Rick Davis Hunting was a great concept that reminded us of how important it is to go out and seek new business. The image we conjured up was one of a warrior aggressively pursuing new opportunities and fearlessly hunting for prey.

Promotion of the hunter mentality implies that a sale is merely an event, and that the capture of the prey is the goal. But we live in a world in which our relationships with clients are ongoing, and transactions are hardly a singular event. Thus, we must change our thinking.

Clients are not prey. They are valuable sources of business growth who we must nurture and cultivate. Moreover, the metaphor of a salesman as a hunter implies that the sale ends once the transaction is complete. In reality, the sale begins only when the first transaction has taken place. In other words, we can leave the concept of closing the sale to the used-car salesman and recognize that our job is to open relationships, not close deals.

Now, consider what's required of a planter. A planter must survey the fields and evaluate the soil, much like a salesman should survey a market to identify opportunities and evaluate conditions. A planter must diligently nurture the seeds that are planted, for without water and important chemicals such as nitrogen, there is little chance that the plants will produce. Similarly, a salesman must diligently cultivate relationships through ongoing sales calls that build trust and serve to strengthen relationships that, ultimately, will bear fruit.

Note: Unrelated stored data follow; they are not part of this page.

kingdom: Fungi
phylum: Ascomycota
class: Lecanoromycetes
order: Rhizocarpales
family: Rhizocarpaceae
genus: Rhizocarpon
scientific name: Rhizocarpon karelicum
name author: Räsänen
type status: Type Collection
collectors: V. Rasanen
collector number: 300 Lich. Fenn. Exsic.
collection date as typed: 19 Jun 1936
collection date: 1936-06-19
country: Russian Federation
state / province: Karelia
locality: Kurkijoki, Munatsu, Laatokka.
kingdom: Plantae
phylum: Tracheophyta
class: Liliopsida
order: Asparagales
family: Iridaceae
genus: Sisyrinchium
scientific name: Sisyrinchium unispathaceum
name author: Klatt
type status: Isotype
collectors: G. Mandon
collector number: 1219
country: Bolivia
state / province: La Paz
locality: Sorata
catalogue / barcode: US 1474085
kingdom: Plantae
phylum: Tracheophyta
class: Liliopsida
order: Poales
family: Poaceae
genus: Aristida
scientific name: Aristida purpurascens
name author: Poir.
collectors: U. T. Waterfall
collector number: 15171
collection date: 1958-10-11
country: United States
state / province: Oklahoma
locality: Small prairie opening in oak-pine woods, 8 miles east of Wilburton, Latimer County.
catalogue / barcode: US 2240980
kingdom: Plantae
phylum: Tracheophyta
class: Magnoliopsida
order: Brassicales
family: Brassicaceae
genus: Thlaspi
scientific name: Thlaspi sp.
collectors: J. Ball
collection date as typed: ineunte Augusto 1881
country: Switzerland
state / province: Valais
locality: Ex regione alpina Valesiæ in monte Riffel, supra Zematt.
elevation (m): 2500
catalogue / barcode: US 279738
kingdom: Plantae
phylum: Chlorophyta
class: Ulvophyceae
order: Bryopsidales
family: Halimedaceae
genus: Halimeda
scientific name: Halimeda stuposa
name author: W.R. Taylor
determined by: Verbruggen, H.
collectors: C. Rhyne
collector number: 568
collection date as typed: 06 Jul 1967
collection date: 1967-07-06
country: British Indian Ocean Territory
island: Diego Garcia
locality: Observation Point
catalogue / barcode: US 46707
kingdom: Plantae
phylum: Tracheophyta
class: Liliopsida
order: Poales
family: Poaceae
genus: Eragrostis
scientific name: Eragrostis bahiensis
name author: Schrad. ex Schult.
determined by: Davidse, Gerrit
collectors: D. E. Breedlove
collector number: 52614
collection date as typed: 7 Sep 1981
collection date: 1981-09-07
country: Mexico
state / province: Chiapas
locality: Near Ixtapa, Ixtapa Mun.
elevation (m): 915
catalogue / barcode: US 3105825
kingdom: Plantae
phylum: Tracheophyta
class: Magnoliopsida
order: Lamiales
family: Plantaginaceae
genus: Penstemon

Hunting kills prey; it's a single transaction that is gratifying for the short term. Planting, on the other hand, develops a regular source of food–ongoing revenue. Hunting is about an event, while planting is about careful planning and persistent attention to a disciplined process of work.

The last thing any dealer wants is a salesman who focuses only on the initial transaction and fails to consider the long-term implications of a business relationship. A highly valued salesman recognizes that many issues must be discussed before beginning a business relationship. More important, the most valued salespeople are not merely bidding on a single product that the builder may purchase, but rather are striving to sell as many products as possible to each client.

The planter is the salesman who recognizes that success is based on calm and persistent diligence to a plan. The planter focuses on cultivating mutually beneficial, long-term relationships that produce ongoing revenues. The planter cultivates relationships that grow. The planter enables opportunities to nourish and continually create new sales possibilities within those relationships.

Ask yourself what type of salesman you want calling on you. If you want to be hunted as prey, then by all means continue hiring hunters. But if you want sales representatives who treat you as a valuable resource of mutually beneficial growth, then consider that your customers and prospects feel the same way.

Treat your customers as you want to be treated. It's the oldest rule in the book.